↓

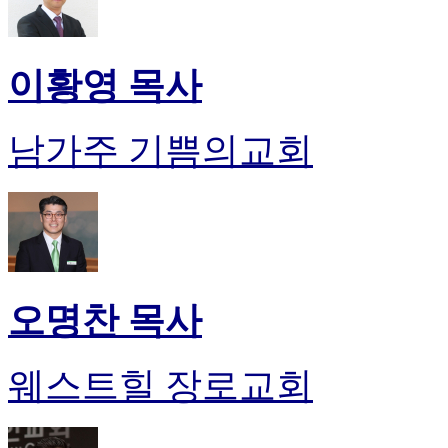
이황영 목사
남가주 기쁨의교회
오명찬 목사
웨스트힐 장로교회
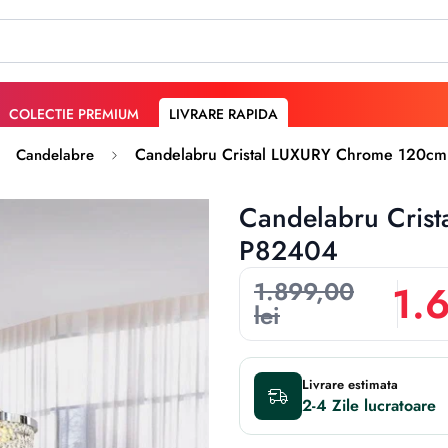
COLECTIE PREMIUM
LIVRARE RAPIDA
Candelabru Cristal LUXURY Chrome 120cm
Candelabre
Candelabru Cris
P82404
1.899,00
1.
lei
Livrare estimata
2-4 Zile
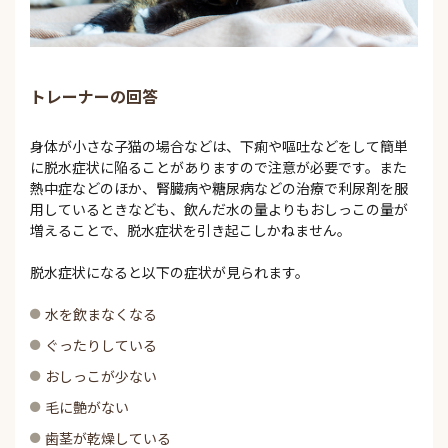
トレーナーの回答
身体が小さな子猫の場合などは、下痢や嘔吐などをして簡単
に脱水症状に陥ることがありますので注意が必要です。また
熱中症などのほか、腎臓病や糖尿病などの治療で利尿剤を服
用しているときなども、飲んだ水の量よりもおしっこの量が
増えることで、脱水症状を引き起こしかねません。
脱水症状になると以下の症状が見られます。
水を飲まなくなる
ぐったりしている
おしっこが少ない
毛に艶がない
歯茎が乾燥している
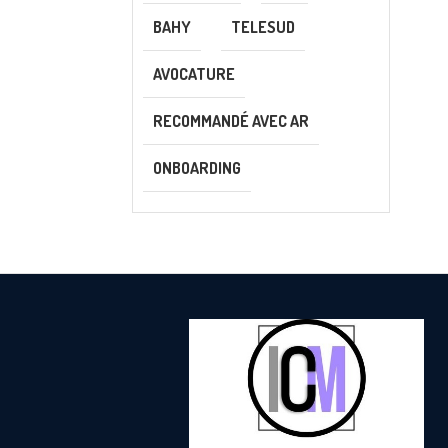
BAHY
TELESUD
AVOCATURE
RECOMMANDÉ AVEC AR
ONBOARDING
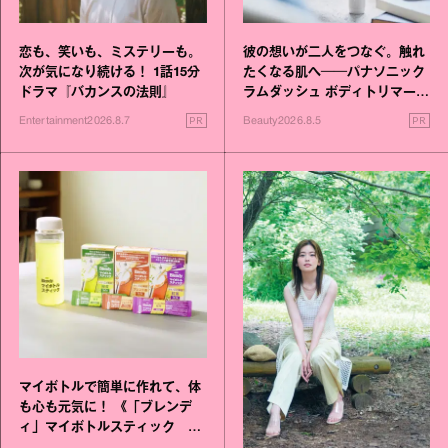
恋も、笑いも、ミステリーも。
彼の想いが二人をつなぐ。触れ
次が気になり続ける！ 1話15分
たくなる肌へ──パナソニック
ドラマ『バカンスの法則』
ラムダッシュ ボディトリマーが
進化！
PR
PR
Entertainment
2026.8.7
Beauty
2026.8.5
マイボトルで簡単に作れて、体
も心も元気に！ 《「ブレンデ
ィ」マイボトルスティック い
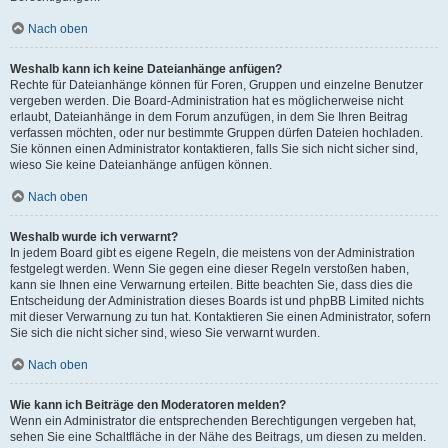
Nach oben
Weshalb kann ich keine Dateianhänge anfügen?
Rechte für Dateianhänge können für Foren, Gruppen und einzelne Benutzer
vergeben werden. Die Board-Administration hat es möglicherweise nicht
erlaubt, Dateianhänge in dem Forum anzufügen, in dem Sie Ihren Beitrag
verfassen möchten, oder nur bestimmte Gruppen dürfen Dateien hochladen.
Sie können einen Administrator kontaktieren, falls Sie sich nicht sicher sind,
wieso Sie keine Dateianhänge anfügen können.
Nach oben
Weshalb wurde ich verwarnt?
In jedem Board gibt es eigene Regeln, die meistens von der Administration
festgelegt werden. Wenn Sie gegen eine dieser Regeln verstoßen haben,
kann sie Ihnen eine Verwarnung erteilen. Bitte beachten Sie, dass dies die
Entscheidung der Administration dieses Boards ist und phpBB Limited nichts
mit dieser Verwarnung zu tun hat. Kontaktieren Sie einen Administrator, sofern
Sie sich die nicht sicher sind, wieso Sie verwarnt wurden.
Nach oben
Wie kann ich Beiträge den Moderatoren melden?
Wenn ein Administrator die entsprechenden Berechtigungen vergeben hat,
sehen Sie eine Schaltfläche in der Nähe des Beitrags, um diesen zu melden.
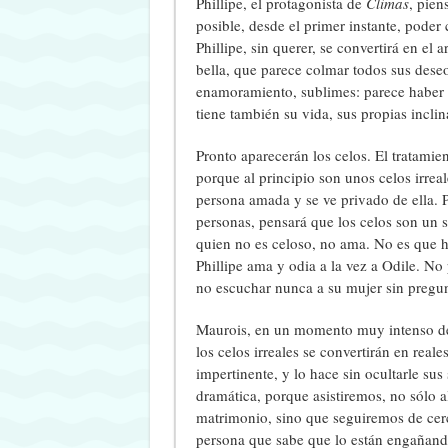
Phillipe, el protagonista de
Climas
, pien
posible, desde el primer instante, poder
Phillipe, sin querer, se convertirá en el
bella, que parece colmar todos sus des
enamoramiento, sublimes: parece haber a
tiene también su vida, sus propias incli
Pronto aparecerán los celos. El tratamien
porque al principio son unos celos irreal
persona amada y se ve privado de ella. P
personas, pensará que los celos son un
quien no es celoso, no ama. No es que h
Phillipe ama y odia a la vez a Odile. No 
no escuchar nunca a su mujer sin pregunt
Maurois, en un momento muy intenso de l
los celos irreales se convertirán en real
impertinente, y lo hace sin ocultarle su
dramática, porque asistiremos, no sólo 
matrimonio, sino que seguiremos de cerca
persona que sabe que lo están engañand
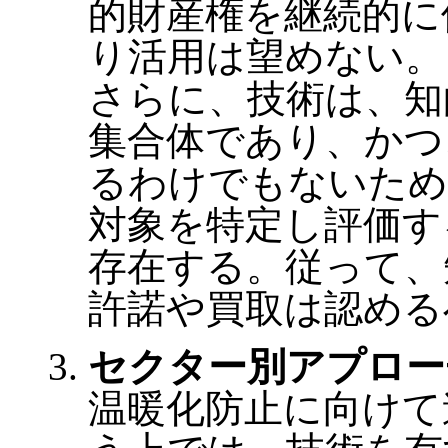
的財産権を継続的に
り活用は望めない。
さらに、技術は、知
集合体であり、かつ
るわけでもないため
対象を特定し評価す
存在する。従って、
許諾や買取は認める
セクター別アプロー
温暖化防止に向けて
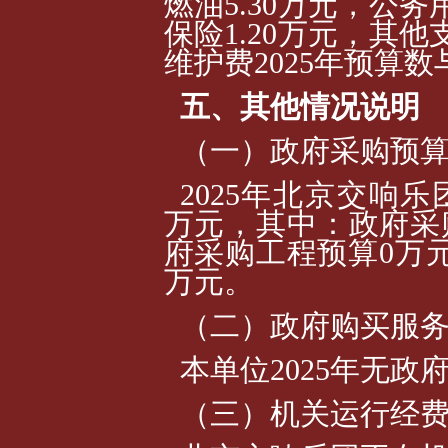
燃油5.30万元，公务
保险1.20万元，其他
维护费2025年预算数
五、其他情况说明
（一）政府采购预
2025年北京交响乐
万元，其中：政府采购
府采购工程预算0万元
万元。
（二）政府购买服
本单位2025年无政
（三）机关运行经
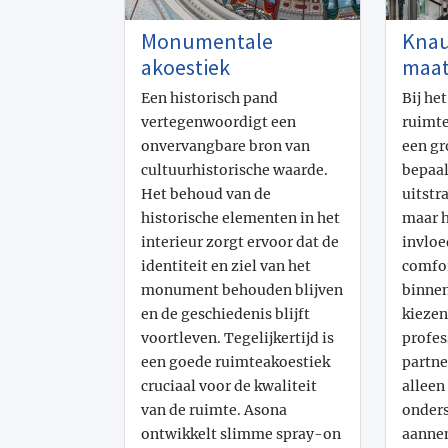
Monumentale
Knau
akoestiek
maat
Een historisch pand
Bij he
vertegenwoordigt een
ruimte
onvervangbare bron van
een gr
cultuurhistorische waarde.
bepaal
Het behoud van de
uitstr
historische elementen in het
maar h
interieur zorgt ervoor dat de
invloe
identiteit en ziel van het
comfor
monument behouden blijven
binnen
en de geschiedenis blijft
kiezen
voortleven. Tegelijkertijd is
profes
een goede ruimteakoestiek
partne
cruciaal voor de kwaliteit
alleen
van de ruimte. Asona
onders
ontwikkelt slimme spray-on
aanne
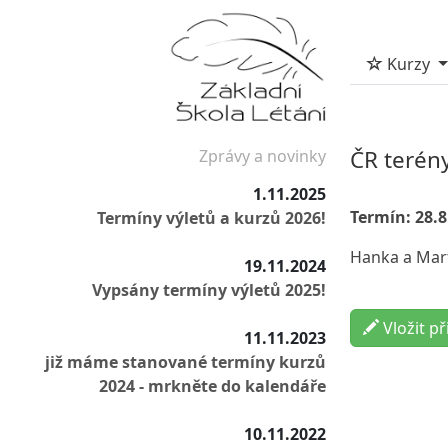
Kurzy
ČR terén
Zprávy a novinky
1.11.2025
Termín: 28.8.
Termíny výletů a kurzů 2026!
Hanka a Mar
19.11.2024
Vypsány termíny výletů 2025!
Vložit př
11.11.2023
již máme stanované termíny kurzů
2024 - mrkněte do kalendáře
10.11.2022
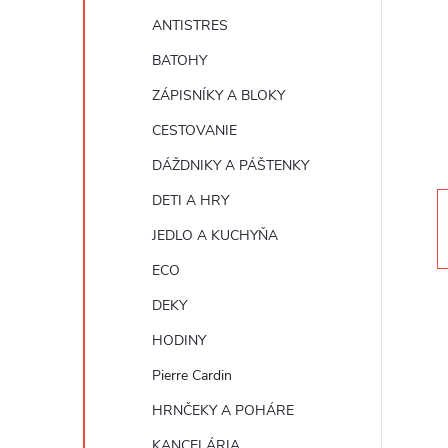
n
ANTISTRES
ý
BATOHY
ZÁPISNÍKY A BLOKY
p
CESTOVANIE
a
DÁŽDNIKY A PÁŠTENKY
DETI A HRY
n
JEDLO A KUCHYŇA
e
ECO
DEKY
l
HODINY
Pierre Cardin
HRNČEKY A POHÁRE
KANCELÁRIA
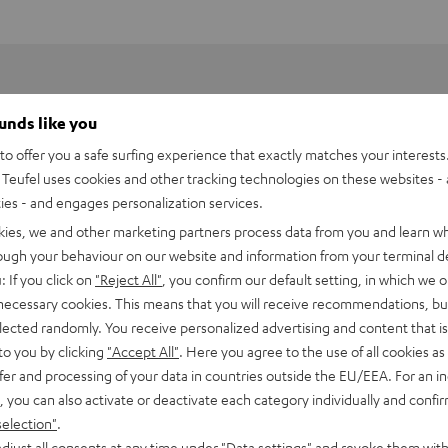
ounds like you
o offer you a safe surfing experience that exactly matches your interests.
Teufel uses cookies and other tracking technologies on these websites - 
ties - and engages personalization services.
kies, we and other marketing partners process data from you and learn w
rough your behaviour on our website and information from your terminal de
: If you click on
"Reject All"
, you confirm our default setting, in which we o
 necessary cookies. This means that you will receive recommendations, bu
elected randomly. You receive personalized advertising and content that is 
to you by clicking
"Accept All"
. Here you agree to the use of all cookies as 
fer and processing of your data in countries outside the EU/EEA. For an in
, you can also activate or deactivate each category individually and confi
selection"
.
djust all consents at any time under "Data settings" and revoke them with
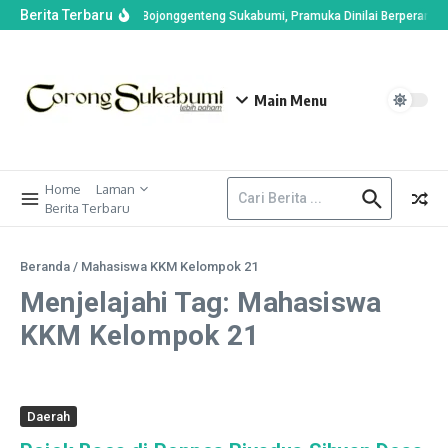
Berita Terbaru
Buka LT I dan Kanira di Bojonggenteng Sukabumi, Pramuka Dinilai Berperan Ben
Main Menu
Home
Laman
Berita Terbaru
Beranda
/
Mahasiswa KKM Kelompok 21
Menjelajahi Tag: Mahasiswa
KKM Kelompok 21
Daerah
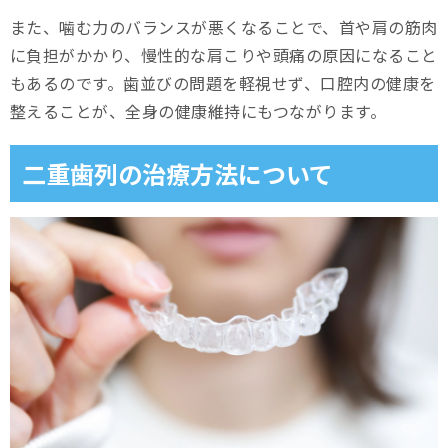
また、噛む力のバランスが悪くなることで、首や肩の筋肉
に負担がかかり、慢性的な肩こりや頭痛の原因になること
もあるのです。歯並びの問題を軽視せず、口腔内の健康を
整えることが、全身の健康維持にもつながります。
二重歯列の治療方法について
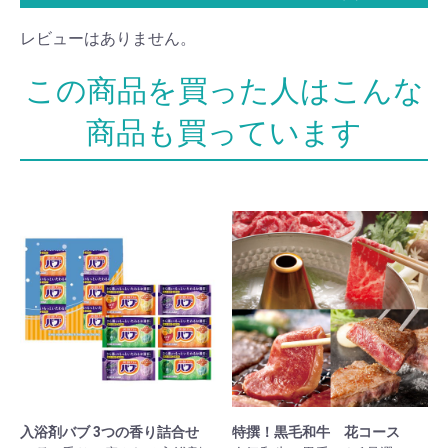
レビューはありません。
入浴剤バブ 3つの香り詰合せ
特撰！黒毛和牛 花コース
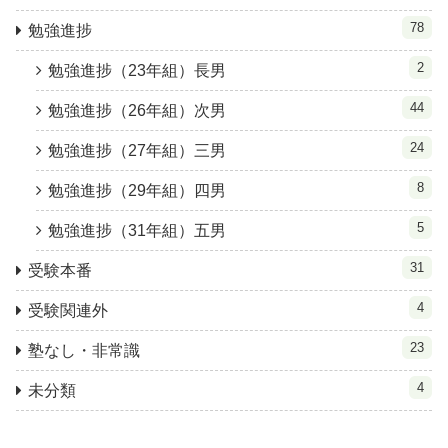
78
勉強進捗
2
勉強進捗（23年組）長男
44
勉強進捗（26年組）次男
24
勉強進捗（27年組）三男
8
勉強進捗（29年組）四男
5
勉強進捗（31年組）五男
31
受験本番
4
受験関連外
23
塾なし・非常識
4
未分類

↑

Return each line of the data that contains the string "Gruppen".

Rechte für Dateianhänge können für Foren, Gruppen und einzelne Benutzer
verfassen möchten, oder nur bestimmte Gruppen dürfen Dateien hochladen.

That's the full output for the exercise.